DOCUMENT SEGMENT:
* * * * * * *
Where I grew up, Milwaukee, there was quite a trade in figurines of Catholic saints, medals, etc. A friend of mine tells me the purpose of such is as a reminder, but most seemed to think they were a talisman which would bring luck. (You wouldn't want to start on your road trip without St. Christopher standing proudly atop your dashboard!) Or objects of supplication. These saints were always depicted in the holiest of poses, with radiant faces, broad arm sweeps, and sometimes halos.

As a tongue-in-cheek homage to this tradition, I've always thought it would be fun to create a "modern saints" figurine series, honoring those who in modern times who have promoted the Christian faith. Ideally, I'd like them to depicted in as politically incorrect a manner as possible, though I wouldn't have to work hard, as most of them were anyway.

A few candidates:


Gilbert K. Chesterton, novelist, apologist, dear friend and gadfly to many of the "intellectual elites" of his times...

This man who composed such profound and perfect lines as "The Christian ideal has not been tried and found wanting; it has been found difficult and left untried," stood 6'4" and weighed about 300 pounds, usually had a cigar in his mouth, and walked around wearing a cape and a crumpled hat, tiny glasses pinched to the end of his nose, swordstick in hand, laughter blowing through his moustache. And usually had no idea where or when his next appointment was. He did much of his writing in train stations, since he usually missed the train he was supposed to catch. In one famous anecdote, he wired his wife, saying, "Am at Market Harborough. Where ought I to be?" [source]

How could you not want to own such a statuette? Of course, he should be depicted huffing on a cigar, and probably peering quizzically at a map held in his hands. He should also be clearly obese. I nominate him as patron saint of the disorganized.


Then we have the famous apologist and fantasy author C.S. Lewis, who should be depicted, I should hope, hunched over a manuscript at his desk, smoking a pipe or perhaps, to maximize political incorrectness, with a snifter of brandy. I nominate him as the patron saint of writers and university faculty members.


Dietrich Bonhoeffer, who helped smuggle Jews out of Germany and participated in a plot to assassinate Hitler. Pale and bespectacled, he could be depicted holding a symbolic stick of dynamite in one hand, and a bible in another. Perhaps with a young (Jewish) child clinging to his legs.
* * * * * * *
DATA UNDER STUDY:
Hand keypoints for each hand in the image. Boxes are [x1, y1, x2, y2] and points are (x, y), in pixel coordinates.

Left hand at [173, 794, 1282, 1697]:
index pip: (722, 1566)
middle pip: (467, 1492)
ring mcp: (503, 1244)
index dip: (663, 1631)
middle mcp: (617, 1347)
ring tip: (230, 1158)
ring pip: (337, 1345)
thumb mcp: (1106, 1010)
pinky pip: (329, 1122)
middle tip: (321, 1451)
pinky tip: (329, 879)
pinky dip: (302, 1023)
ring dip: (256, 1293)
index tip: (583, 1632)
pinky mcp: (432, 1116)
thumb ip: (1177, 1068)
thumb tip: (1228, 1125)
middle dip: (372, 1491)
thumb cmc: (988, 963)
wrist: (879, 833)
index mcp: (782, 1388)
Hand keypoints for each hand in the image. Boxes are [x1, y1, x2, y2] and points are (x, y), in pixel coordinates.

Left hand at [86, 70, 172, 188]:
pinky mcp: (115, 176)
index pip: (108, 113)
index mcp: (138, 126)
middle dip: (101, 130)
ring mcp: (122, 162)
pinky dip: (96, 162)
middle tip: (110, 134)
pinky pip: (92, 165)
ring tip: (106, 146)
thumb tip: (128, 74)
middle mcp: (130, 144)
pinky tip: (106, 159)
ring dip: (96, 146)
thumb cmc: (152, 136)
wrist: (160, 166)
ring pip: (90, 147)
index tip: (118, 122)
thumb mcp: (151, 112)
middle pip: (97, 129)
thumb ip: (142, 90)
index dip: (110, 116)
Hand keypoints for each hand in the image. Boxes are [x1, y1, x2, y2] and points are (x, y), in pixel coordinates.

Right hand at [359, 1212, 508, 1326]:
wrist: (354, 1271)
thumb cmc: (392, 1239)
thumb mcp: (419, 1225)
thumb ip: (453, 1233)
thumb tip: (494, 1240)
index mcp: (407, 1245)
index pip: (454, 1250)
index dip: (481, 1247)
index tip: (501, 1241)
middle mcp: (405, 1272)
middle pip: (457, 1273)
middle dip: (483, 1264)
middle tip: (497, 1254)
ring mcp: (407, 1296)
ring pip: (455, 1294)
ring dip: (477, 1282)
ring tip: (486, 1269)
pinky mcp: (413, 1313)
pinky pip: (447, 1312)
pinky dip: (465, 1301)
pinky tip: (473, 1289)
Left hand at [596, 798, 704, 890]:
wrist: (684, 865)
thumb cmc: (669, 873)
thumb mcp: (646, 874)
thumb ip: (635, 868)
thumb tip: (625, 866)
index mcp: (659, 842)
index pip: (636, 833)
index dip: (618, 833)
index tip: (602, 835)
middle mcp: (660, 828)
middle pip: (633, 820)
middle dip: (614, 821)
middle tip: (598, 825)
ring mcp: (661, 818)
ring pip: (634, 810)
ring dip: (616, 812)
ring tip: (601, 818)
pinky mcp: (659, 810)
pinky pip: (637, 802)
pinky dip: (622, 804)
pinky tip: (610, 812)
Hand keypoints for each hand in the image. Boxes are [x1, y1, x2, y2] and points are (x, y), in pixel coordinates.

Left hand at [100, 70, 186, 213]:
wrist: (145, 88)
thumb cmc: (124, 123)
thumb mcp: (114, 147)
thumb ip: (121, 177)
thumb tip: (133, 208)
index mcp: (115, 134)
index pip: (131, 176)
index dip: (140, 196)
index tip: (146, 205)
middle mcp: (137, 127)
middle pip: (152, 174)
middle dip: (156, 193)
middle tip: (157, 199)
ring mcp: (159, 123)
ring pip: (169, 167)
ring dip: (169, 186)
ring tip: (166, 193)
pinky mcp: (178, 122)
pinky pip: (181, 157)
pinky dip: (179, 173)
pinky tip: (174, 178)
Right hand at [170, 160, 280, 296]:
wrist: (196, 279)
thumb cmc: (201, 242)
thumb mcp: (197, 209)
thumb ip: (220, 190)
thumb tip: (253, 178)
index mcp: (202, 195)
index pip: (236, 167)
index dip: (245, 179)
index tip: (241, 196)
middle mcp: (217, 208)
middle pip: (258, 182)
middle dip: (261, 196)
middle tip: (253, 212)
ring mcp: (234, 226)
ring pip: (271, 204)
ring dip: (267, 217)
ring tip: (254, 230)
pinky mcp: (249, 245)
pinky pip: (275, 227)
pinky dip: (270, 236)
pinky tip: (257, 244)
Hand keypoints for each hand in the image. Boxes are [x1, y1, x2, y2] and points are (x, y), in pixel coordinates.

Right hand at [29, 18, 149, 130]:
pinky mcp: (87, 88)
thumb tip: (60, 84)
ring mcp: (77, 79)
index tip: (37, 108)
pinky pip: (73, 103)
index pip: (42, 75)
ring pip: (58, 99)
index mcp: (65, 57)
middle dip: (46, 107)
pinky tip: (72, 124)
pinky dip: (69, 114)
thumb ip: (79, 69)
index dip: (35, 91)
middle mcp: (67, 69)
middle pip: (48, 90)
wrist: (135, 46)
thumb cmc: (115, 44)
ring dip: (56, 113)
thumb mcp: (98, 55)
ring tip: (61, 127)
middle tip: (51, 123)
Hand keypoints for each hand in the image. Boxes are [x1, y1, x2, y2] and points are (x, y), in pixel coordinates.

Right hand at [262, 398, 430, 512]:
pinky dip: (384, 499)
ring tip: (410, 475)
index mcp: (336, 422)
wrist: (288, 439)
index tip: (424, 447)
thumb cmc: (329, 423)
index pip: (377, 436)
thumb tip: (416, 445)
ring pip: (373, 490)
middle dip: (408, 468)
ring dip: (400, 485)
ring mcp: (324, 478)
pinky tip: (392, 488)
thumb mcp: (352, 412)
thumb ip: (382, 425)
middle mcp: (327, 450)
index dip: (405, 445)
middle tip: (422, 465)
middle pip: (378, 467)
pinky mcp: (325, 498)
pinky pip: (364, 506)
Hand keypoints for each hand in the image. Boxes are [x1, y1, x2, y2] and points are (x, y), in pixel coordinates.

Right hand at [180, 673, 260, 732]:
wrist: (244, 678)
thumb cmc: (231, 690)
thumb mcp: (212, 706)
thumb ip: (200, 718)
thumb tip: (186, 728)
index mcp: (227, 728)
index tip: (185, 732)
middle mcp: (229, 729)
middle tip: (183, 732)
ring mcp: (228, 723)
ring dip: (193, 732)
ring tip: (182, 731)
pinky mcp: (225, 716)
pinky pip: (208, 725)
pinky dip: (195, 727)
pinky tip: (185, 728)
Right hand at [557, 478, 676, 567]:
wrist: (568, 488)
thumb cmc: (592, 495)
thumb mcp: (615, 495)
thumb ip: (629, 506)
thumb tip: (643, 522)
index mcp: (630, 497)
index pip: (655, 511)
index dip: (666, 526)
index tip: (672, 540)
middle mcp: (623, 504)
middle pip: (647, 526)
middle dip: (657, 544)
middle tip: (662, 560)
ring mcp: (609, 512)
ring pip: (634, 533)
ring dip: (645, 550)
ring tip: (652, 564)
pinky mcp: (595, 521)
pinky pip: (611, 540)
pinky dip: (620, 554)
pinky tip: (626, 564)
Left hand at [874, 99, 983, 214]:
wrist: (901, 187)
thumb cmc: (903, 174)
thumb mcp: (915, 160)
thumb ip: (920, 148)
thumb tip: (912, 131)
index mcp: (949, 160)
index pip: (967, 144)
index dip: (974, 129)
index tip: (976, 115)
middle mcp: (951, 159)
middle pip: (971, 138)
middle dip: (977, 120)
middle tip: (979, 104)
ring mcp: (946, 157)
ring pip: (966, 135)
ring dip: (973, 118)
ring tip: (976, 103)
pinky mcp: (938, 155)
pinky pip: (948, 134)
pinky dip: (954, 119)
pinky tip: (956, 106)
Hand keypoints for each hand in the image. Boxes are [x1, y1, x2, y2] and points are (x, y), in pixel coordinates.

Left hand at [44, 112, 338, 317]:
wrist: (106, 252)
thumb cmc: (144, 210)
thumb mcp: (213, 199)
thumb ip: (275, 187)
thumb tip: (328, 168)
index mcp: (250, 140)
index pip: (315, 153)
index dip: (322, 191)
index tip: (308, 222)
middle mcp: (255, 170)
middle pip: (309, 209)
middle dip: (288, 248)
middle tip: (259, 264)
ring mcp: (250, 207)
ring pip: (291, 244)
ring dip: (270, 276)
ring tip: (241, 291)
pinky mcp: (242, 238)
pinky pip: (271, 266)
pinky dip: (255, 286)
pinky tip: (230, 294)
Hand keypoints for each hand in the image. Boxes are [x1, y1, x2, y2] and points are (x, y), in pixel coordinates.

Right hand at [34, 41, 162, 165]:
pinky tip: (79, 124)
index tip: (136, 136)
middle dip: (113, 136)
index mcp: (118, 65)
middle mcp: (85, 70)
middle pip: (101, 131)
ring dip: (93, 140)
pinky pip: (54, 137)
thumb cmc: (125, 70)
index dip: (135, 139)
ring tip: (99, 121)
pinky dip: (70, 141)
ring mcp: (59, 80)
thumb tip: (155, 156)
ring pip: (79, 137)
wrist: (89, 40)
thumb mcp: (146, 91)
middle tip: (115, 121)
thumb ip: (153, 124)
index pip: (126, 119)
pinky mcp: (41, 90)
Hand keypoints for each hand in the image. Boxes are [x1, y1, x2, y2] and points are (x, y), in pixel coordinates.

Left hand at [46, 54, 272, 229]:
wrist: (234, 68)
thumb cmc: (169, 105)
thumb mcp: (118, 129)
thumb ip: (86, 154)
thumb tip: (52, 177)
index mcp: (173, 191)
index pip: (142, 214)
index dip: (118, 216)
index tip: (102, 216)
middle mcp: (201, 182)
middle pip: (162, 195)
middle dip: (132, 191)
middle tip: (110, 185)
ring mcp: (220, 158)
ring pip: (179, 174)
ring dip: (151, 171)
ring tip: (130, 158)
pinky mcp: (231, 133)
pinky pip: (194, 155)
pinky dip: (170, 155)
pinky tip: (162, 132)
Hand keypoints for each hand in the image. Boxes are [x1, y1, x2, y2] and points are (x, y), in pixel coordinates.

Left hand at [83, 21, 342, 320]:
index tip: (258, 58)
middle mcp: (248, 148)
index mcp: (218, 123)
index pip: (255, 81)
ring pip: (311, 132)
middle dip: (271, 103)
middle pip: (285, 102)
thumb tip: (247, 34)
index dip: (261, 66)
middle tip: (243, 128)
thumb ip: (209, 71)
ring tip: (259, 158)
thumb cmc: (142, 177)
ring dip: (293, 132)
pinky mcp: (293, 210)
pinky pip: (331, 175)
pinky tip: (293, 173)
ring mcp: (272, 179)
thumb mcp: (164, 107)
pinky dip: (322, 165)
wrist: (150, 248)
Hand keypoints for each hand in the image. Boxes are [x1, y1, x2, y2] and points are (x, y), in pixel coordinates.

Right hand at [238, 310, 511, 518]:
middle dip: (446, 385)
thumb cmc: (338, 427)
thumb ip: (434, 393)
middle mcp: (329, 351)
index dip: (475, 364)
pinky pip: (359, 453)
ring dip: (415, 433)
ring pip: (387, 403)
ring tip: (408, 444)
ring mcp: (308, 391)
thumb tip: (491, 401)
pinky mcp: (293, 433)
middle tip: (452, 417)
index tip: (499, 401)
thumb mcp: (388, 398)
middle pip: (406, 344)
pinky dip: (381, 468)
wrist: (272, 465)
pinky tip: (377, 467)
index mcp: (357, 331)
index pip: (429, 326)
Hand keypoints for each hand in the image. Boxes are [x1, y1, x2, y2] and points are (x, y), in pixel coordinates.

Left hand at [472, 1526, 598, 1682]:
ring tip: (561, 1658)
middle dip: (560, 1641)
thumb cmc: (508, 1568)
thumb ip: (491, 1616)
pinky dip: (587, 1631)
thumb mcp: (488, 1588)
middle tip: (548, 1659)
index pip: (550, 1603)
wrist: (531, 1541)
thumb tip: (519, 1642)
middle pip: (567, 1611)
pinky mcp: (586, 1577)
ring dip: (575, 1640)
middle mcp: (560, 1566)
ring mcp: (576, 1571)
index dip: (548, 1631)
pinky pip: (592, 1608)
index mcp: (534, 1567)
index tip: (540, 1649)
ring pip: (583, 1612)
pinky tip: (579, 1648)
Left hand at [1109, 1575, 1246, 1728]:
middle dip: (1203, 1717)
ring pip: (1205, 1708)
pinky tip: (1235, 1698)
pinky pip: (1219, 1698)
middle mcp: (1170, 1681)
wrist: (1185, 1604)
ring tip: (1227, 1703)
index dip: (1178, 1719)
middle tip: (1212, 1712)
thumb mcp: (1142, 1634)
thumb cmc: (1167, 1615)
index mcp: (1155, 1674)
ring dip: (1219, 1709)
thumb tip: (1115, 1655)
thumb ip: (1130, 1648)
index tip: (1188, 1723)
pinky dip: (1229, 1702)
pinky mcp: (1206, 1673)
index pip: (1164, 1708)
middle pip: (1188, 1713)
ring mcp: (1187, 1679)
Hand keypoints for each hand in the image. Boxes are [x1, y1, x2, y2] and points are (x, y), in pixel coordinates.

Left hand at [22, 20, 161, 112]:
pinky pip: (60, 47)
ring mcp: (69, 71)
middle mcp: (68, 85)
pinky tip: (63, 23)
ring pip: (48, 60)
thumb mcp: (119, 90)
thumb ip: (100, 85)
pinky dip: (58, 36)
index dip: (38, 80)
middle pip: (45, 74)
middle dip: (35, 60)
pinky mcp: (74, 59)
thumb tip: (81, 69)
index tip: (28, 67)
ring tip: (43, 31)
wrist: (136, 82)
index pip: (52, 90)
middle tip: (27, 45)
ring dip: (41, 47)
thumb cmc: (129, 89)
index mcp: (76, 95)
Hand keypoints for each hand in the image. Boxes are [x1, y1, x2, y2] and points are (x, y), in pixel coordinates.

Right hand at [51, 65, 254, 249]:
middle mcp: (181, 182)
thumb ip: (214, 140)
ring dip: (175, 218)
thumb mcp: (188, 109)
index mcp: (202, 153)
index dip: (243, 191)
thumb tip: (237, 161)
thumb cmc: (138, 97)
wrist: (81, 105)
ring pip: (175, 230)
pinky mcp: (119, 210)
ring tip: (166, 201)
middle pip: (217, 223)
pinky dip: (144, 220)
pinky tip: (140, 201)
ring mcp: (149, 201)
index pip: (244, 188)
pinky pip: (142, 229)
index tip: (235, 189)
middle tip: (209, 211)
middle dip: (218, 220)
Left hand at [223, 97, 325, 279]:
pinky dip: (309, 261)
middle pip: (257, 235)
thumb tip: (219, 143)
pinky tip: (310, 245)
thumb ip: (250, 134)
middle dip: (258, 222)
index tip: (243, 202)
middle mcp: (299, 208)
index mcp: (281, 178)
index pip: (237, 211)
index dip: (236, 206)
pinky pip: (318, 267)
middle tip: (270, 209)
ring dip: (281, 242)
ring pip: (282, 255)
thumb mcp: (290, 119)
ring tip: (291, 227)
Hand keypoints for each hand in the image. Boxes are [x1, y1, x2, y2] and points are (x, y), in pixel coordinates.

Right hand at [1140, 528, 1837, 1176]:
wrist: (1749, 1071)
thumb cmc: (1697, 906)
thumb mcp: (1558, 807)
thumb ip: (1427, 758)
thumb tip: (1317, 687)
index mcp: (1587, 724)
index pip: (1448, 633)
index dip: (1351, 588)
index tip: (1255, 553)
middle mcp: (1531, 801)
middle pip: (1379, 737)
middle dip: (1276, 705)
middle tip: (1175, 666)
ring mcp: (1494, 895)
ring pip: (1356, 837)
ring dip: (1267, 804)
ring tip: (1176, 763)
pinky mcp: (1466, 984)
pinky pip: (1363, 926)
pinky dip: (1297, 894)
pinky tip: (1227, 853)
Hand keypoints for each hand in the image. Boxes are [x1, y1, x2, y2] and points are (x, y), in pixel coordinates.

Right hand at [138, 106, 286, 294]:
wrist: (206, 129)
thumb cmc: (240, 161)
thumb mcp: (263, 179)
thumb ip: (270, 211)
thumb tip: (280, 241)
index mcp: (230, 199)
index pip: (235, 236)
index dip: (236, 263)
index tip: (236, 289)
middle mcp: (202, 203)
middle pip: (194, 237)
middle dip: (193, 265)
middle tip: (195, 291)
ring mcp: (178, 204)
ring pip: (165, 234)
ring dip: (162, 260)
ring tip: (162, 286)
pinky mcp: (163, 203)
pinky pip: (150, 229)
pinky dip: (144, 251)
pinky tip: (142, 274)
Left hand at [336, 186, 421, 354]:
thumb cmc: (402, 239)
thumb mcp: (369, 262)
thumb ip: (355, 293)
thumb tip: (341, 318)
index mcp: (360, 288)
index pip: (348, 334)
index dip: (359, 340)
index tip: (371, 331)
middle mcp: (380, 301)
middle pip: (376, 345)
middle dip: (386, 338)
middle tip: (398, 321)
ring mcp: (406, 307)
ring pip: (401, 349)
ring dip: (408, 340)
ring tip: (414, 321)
* * * * * * *
ACTIVITIES:
1. In the post about modern saint figurines, what does the writer nominate C.S. Lewis as patron saint of?
2. Return the passage from the post about modern saint figurines, beginning at the words "How could you" and stopping after "to his legs.".
The lines play no part in what follows and can be set aside.

EXERCISE SOLUTIONS:
1. Writers and university faculty members.

2.
How could you not want to own such a statuette? Of course, he should be depicted huffing on a cigar, and probably peering quizzically at a map held in his hands. He should also be clearly obese. I nominate him as patron saint of the disorganized.


Then we have the famous apologist and fantasy author C.S. Lewis, who should be depicted, I should hope, hunched over a manuscript at his desk, smoking a pipe or perhaps, to maximize political incorrectness, with a snifter of brandy. I nominate him as the patron saint of writers and university faculty members.


Dietrich Bonhoeffer, who helped smuggle Jews out of Germany and participated in a plot to assassinate Hitler. Pale and bespectacled, he could be depicted holding a symbolic stick of dynamite in one hand, and a bible in another. Perhaps with a young (Jewish) child clinging to his legs.